次の瞬間我威亜の体から理力の衝撃波がはなたれる。
全員が木や地面に叩きつけられる。
「お前らに能力を使うのは初めてだな…」
傷が回復していく…いや、まだ傷はのこっている、だが奴の力が上昇している。
「俺の能力は、体のダメージの20%を自分の身体能力強化に変換できる」
驚きを隠せなかった…、やつは今までの戦いほぼ避けなかったのは、能力のためだったのだ。
やつが拳を振り上げる。
総真は分かっていたこの一撃はヤバいと、確実に誰かが死ぬと…。
総真が立ち走り出した瞬間だった。
奇跡は終わる。
倒れたのだ…、地面に…。
立てなかった、理力切れは起こしていない。
そう身体の限界だ…。
体中の骨は折れ、疲労はたまり、空に深く斬られていた。
まず戦えること自体、生きてることさえも奇跡だった。
だが奇跡は終わった。
身体の限界がきた総真の意識はどんどん薄れ、遠のいていく。
その拳が遂に地面に当たる。
その瞬間だった。
防がれたのだその一撃は、一つの足で軽々と…。
「良くも、俺の生徒に手を出したな?」
現れたのは光る頭…校長井鷺克也だった。
同時にキュラ先生が総真の緊急処置を開始しながら状況を話す。
「いい!よく聞きなさいよ時間がないから1回だけよ。
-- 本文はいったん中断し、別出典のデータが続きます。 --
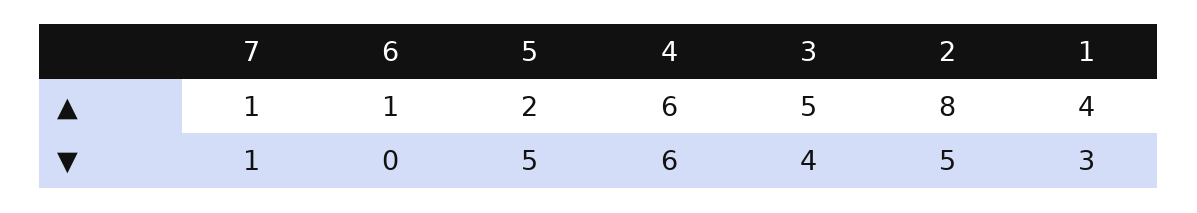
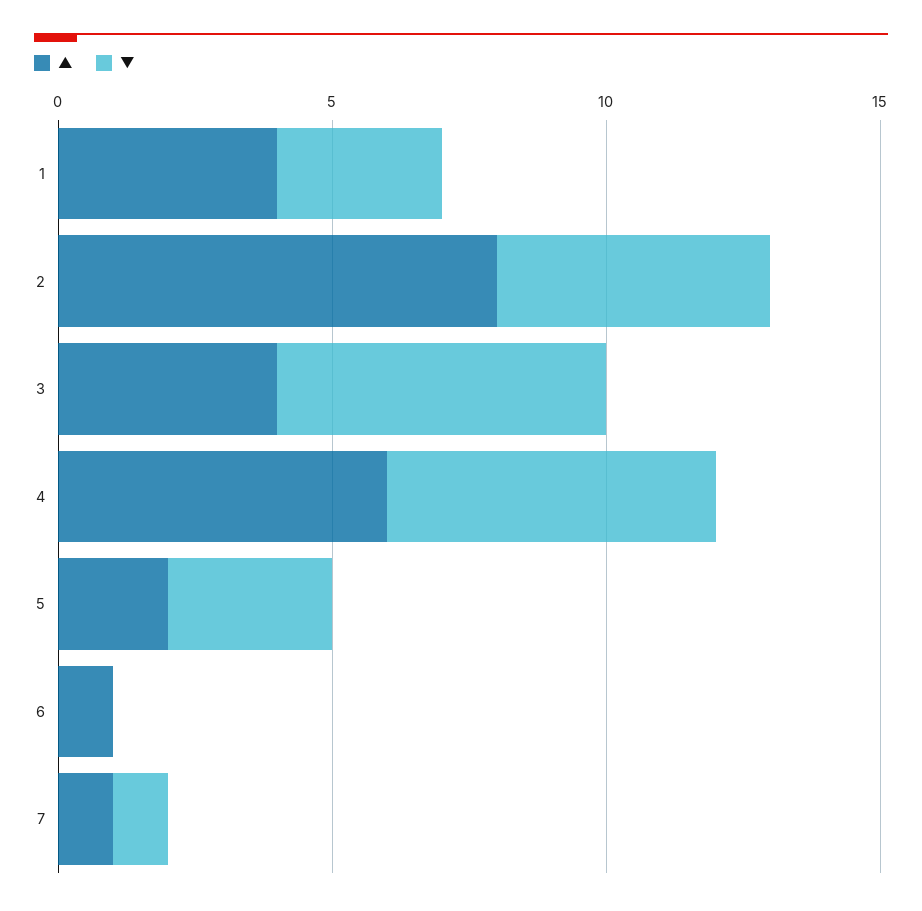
▲, 3: 5 -> 4
▼, 5: 5 -> 3
▼, 3: 4 -> 6

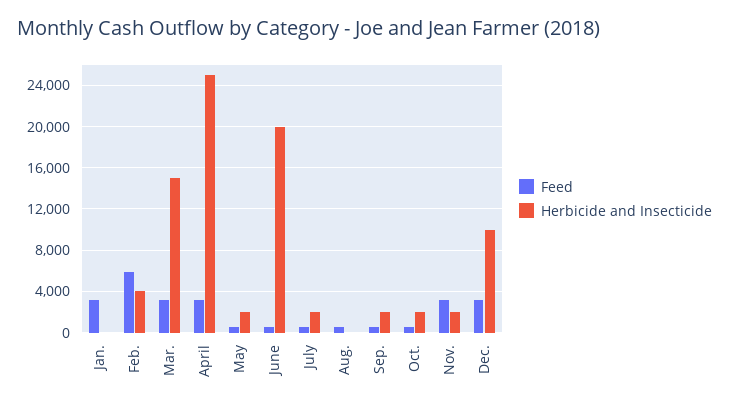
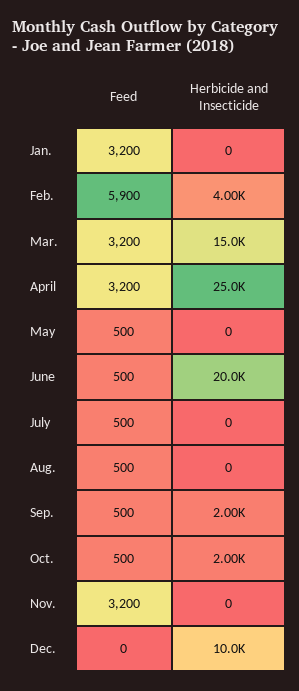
Herbicide and Insecticide, May: 2000 -> 0
Herbicide and Insecticide, July: 2000 -> 0
Herbicide and Insecticide, Nov.: 2000 -> 0
Feed, Dec.: 3000 -> 0

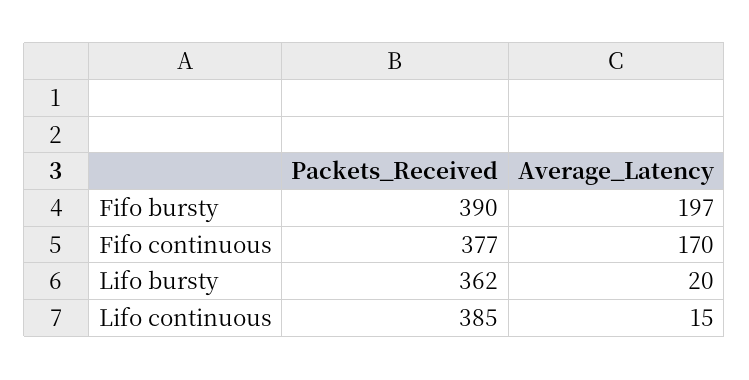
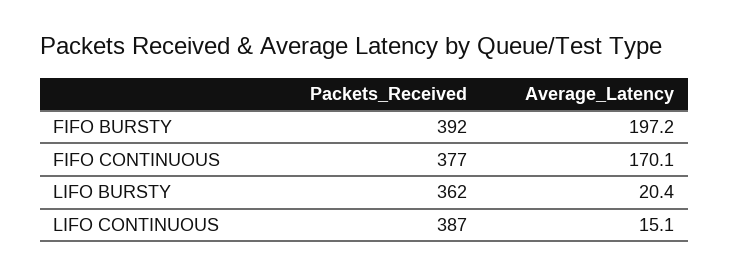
Packets_Received, Fifo bursty: 390 -> 392
Packets_Received, Lifo continuous: 385 -> 387

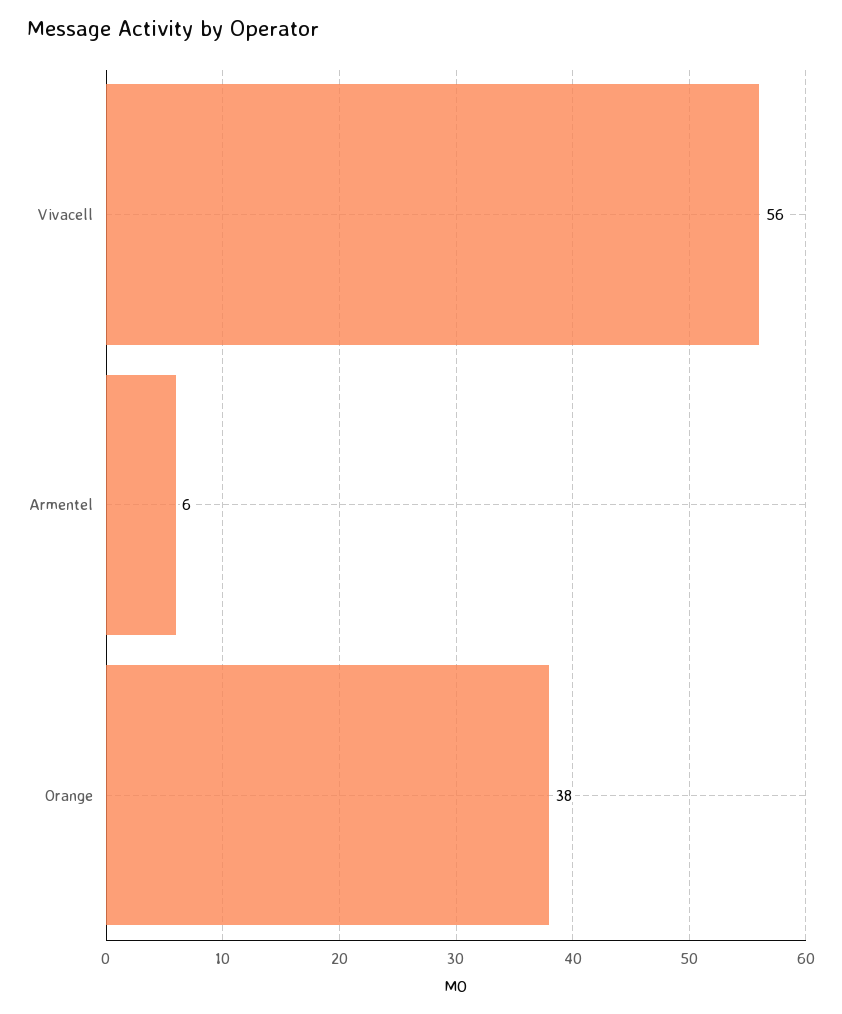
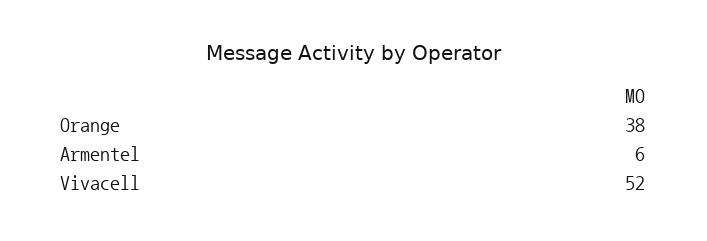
Vivacell: 56 -> 52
」
サエナキの治療を進めながらキュラは話始めた。
「今回の試験は中止、一応全員合格…、こんなやつがいるところで生きてるだけでも奇跡なんだから!それと!あんたらはすぐ逃げなさい、立ち向かおうとしないの、子供は大人を頼っていいんだから!貴方達はすぐに逃げなさい、サエナキくんは私が治療して連れてくから」
全員が頷きすぐに校舎へ走り出した。
「お前…名前は」
「我威亜だ」
「どこの差し金だ…」
「出馬って言えば…わかるかな?校長」
「あのバカか…よし、殺るぞ?我威亜」
「ははっこの学校のやつらは戦闘狂だけなのか!!」
こうして俺達の戦いは終わった。
我威亜との戦いは校長が受け継いだのだ。